Lo speaker della Camera John Bercow ha deciso di vietare un terzo voto di ratifica sullo stesso accordo sulla Brexit già bocciato per due volte. Un portavoce di Theresa May ha detto che Bercow non “ci ha preavvertiti del suo statement”, aggiungendo di non volerlo commentare, ma che per ora la premier “non è in condizione” di proporre un nuovo voto essendo ancora in corso colloqui con i dissidenti. Il sollicitor general del governo, Robert Buckland, ha invece criticato Bercow, parlando di “interventismo” costituzionale. Del resto però Downing Street aveva fatto sapere che un terzo voto di ratifica verrà fissato solo di fronte a “una realistica prospettiva di successo“. Da Bruxelles intanto una fonte Ue fa sapere che i 27 sono pronti ad attendere anche la settimana prossima e valutare una richiesta di rinvio “fino a un’ora prima” della scadenza d’uscita del 29 marzo.

Lo speaker ha precisato di aver consentito il secondo voto di ratifica la settimana scorsa – dopo la prima bocciatura di gennaio – considerando sostanziali le modifiche apportate con l’introduzione di nuovi documenti sulla base delle intese in extremis raggiunte dalla premier con Bruxelles sul contestato meccanismo del backstop irlandese. Ma ha chiarito di non essere disposto a permettere un terzo voto se la mozione del governo non conterrà modifiche “sostanziali e non formali”. In sostanza si tratta del siluramento del piano May, salvo miracoli e cambiamenti radicali al momento imprevedibili.

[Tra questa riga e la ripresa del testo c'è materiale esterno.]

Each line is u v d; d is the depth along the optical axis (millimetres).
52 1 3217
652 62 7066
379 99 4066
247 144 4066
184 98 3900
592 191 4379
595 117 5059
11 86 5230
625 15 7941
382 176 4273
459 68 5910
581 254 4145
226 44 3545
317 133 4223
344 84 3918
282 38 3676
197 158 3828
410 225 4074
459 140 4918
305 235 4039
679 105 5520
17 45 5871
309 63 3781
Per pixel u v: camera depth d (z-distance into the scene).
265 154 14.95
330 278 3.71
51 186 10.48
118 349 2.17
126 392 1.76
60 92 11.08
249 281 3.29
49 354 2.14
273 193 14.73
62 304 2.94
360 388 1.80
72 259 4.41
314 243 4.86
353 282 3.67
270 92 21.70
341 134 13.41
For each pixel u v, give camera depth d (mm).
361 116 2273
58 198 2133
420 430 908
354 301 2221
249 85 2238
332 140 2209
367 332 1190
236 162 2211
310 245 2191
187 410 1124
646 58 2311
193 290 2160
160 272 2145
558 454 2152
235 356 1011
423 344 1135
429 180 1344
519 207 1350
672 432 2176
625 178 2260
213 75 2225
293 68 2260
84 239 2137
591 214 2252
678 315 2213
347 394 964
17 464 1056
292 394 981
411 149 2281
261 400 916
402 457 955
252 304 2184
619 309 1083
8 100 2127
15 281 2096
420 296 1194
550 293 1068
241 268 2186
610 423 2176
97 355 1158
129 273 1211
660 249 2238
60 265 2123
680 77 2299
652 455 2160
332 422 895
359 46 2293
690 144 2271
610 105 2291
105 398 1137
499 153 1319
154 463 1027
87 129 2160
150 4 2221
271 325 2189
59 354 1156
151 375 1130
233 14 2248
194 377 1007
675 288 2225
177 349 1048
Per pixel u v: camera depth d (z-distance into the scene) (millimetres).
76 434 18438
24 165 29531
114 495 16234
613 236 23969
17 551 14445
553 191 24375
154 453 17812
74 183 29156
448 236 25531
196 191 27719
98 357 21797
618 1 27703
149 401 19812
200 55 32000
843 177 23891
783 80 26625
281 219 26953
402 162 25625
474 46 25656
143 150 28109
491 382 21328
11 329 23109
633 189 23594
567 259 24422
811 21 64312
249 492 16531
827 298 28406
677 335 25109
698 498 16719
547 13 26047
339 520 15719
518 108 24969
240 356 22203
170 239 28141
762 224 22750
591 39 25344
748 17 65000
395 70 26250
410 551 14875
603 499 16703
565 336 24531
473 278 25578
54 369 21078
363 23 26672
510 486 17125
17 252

Stando alle aspettative di Downing Street, un accordo con gli unionisti nordirlandesi del Dup potrebbe trascinare anche buona parte dei Tory brexiteer tuttora dissidenti o incerti a ricompattarsi. Sulla carta l’ultima data utile per un terzo tentativo di ratifica è mercoledì 20. In modo da consentire poi a May di ottenere il preannunciato “breve rinvio tecnico” al Consiglio Europeo di Bruxelles che inizia il giorno successivo e non dover negoziare invece una più complessa proroga a lungo termine per evitare il divorzio no deal. Tuttavia la disponibilità dell’Ue ad attendere fino al 29 – magari convocando un successivo Consiglio straordinario – offre anche la possibilità teorica di rimandare la resa dei conti finale a Westminster alla prossima settimana.